May 3, 2012 Updated May 3, 2012 at 6:47 PM EDT

(WBNG Binghamton) A lawsuit against the state of New York is peppered with references that Department of Transportation supervisors turned the other way when Wendell Strum drank on the job.

But there is no mention of any alcohol-related problems contained in the 215 pages of his personnel file obtained by Action News earlier this year.

The 79-year-old Strum was driving a DOT vehicle drunk in October when he caused an accident that killed him and another woman, Nancy McQueeney, 49.

The lawsuit, filed in Albany on behalf of McQueeney's estate, says Strum was working at the time of the Oct. 7 crash, and that he often drank on the clock.
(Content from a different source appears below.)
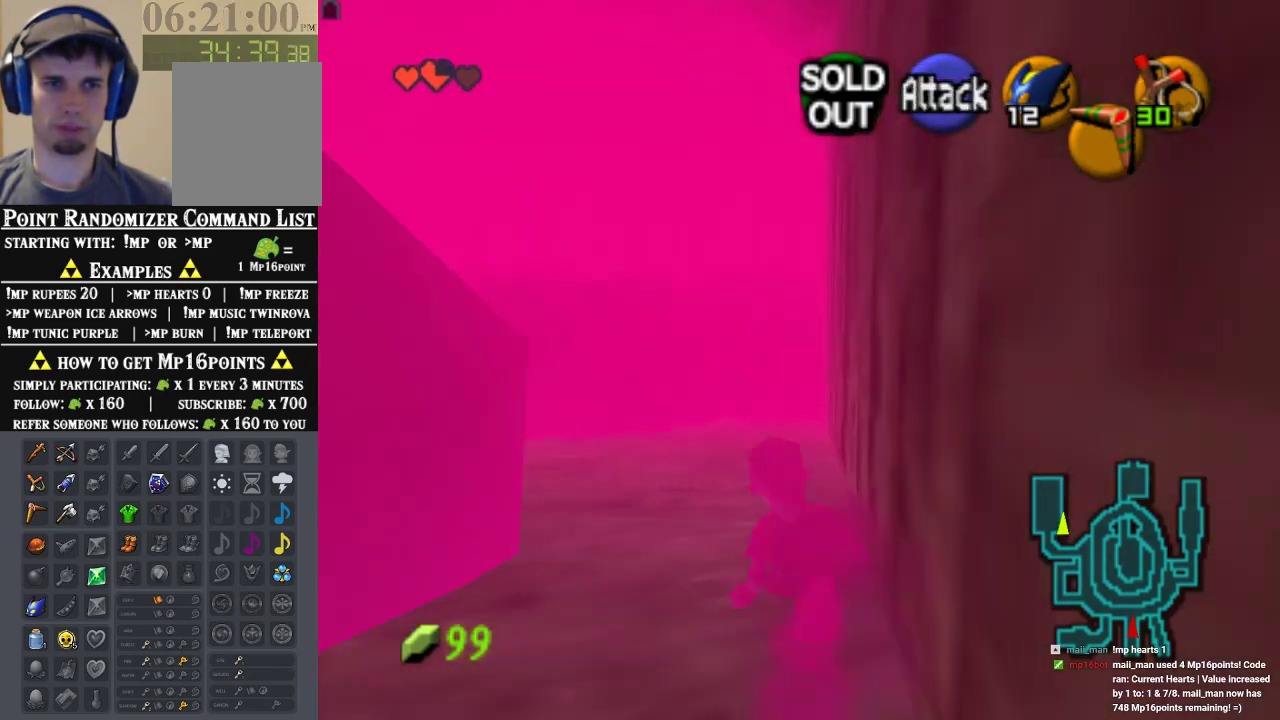
{"dt_ms": 500, "buttons": [], "left_stick": "up", "events": []}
The lawsuit also claims the state is negligent because DOT supervisors were aware of Strum's use of alcohol on the job, and yet he was awarded the privilege of using a state-issued vehicle.

Although lengthy, the record released to Action News does not contain performance evaluations from his decades long career.

The DOT said providing such information would be an "unwarranted invasion of privacy."

However, it does include plenty of commendations for Strum's nearly 54-year career, and that he donated vacation time to a co-worker among receiving other awards.

And despite the DOT's claim the release of Strum's performance evaluations would constitute an invasion of privacy, the record does include a letter to DOT Administrative Officer Karen Archer about his medical condition.

Specifically, the letter, dated Aug. 29, 2011, acknowledged Strum's desire to retire after a stay in the hospital because of "a serious health condition."